Automatic segmentation of neurofibromas (NFs) in whole-body MRI of neurofibromatosis type 1 (NF1) patients remains highly challenging due to extreme inter-tumoral heterogeneity in size, morphology, and anatomical location. Method: We propose an anatomy-guided, three-stage fully automated framework: (1) anatomical region masking and high-risk zone prior generation using MRSegmentator, integrated into a 3D anisotropic U-Net; (2) tumor confidence map estimation; and (3) false-positive suppression via radiomic features extracted using PyRadiomics. Contribution/Results: This work introduces the first synergistic paradigm integrating anatomical modeling, multi-scale segmentation, and radiomics-based post-classification—significantly enhancing robustness under low-tumor-burden and multi-center acquisition protocols. On high-burden cases, it achieves +68% scan-level Dice, +21% lesion-level Dice, and a twofold increase in F1-score. The code and a 3D Slicer plugin are publicly available and clinically deployed.

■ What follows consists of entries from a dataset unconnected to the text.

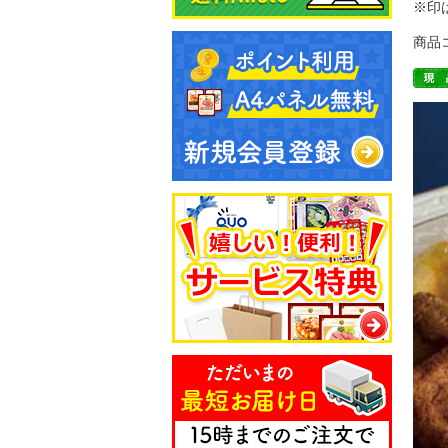
※印
商品コ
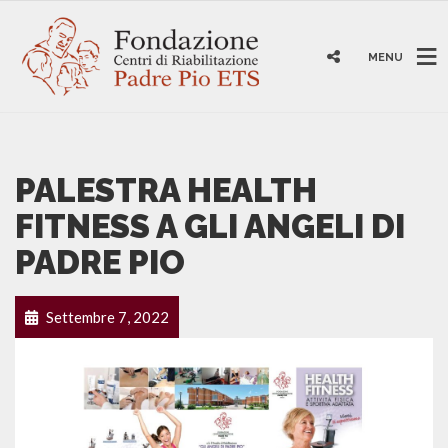
MENU
PALESTRA HEALTH
FITNESS A GLI ANGELI DI
PADRE PIO
Settembre 7, 2022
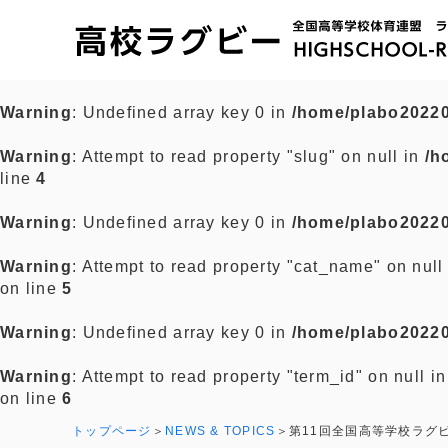
Warning
: Undefined array key 0 in
/home/plabo20220
Warning
: Attempt to read property "slug" on null in
/h
line
4
Warning
: Undefined array key 0 in
/home/plabo20220
Warning
: Attempt to read property "cat_name" on null
on line
5
Warning
: Undefined array key 0 in
/home/plabo20220
Warning
: Attempt to read property "term_id" on null i
on line
6
トップページ
NEWS & TOPICS
第11回全国高等学校ラグ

Neurofibromatosis Type 1 is a genetic disorder characterized by the development of neurofibromas (NFs), which exhibit significant variability in size, morphology, and anatomical location. Accurate and automated segmentation of these tumors in whole-body magnetic resonance imaging (WB-MRI) is crucial to assess tumor burden and monitor disease progression. In this study, we present and analyze a fully automated pipeline for NF segmentation in fat-suppressed T2-weighted WB-MRI, consisting of three stages: anatomy segmentation, NF segmentation, and tumor candidate classification. In the first stage, we use the MRSegmentator model to generate an anatomy segmentation mask, extended with a high-risk zone for NFs. This mask is concatenated with the input image as anatomical context information for NF segmentation. The second stage employs an ensemble of 3D anisotropic anatomy-informed U-Nets to produce an NF segmentation confidence mask. In the final stage, tumor candidates are extracted from the confidence mask and classified based on radiomic features, distinguishing tumors from non-tumor regions and reducing false positives. We evaluate the proposed pipeline on three test sets representing different conditions: in-domain data (test set 1), varying imaging protocols and field strength (test set 2), and low tumor burden cases (test set 3). Experimental results show a 68% improvement in per-scan Dice Similarity Coefficient (DSC), a 21% increase in per-tumor DSC, and a two-fold improvement in F1 score for tumor detection in high tumor burden cases by integrating anatomy information. The method is integrated into the 3D Slicer platform for practical clinical use, with the code publicly accessible.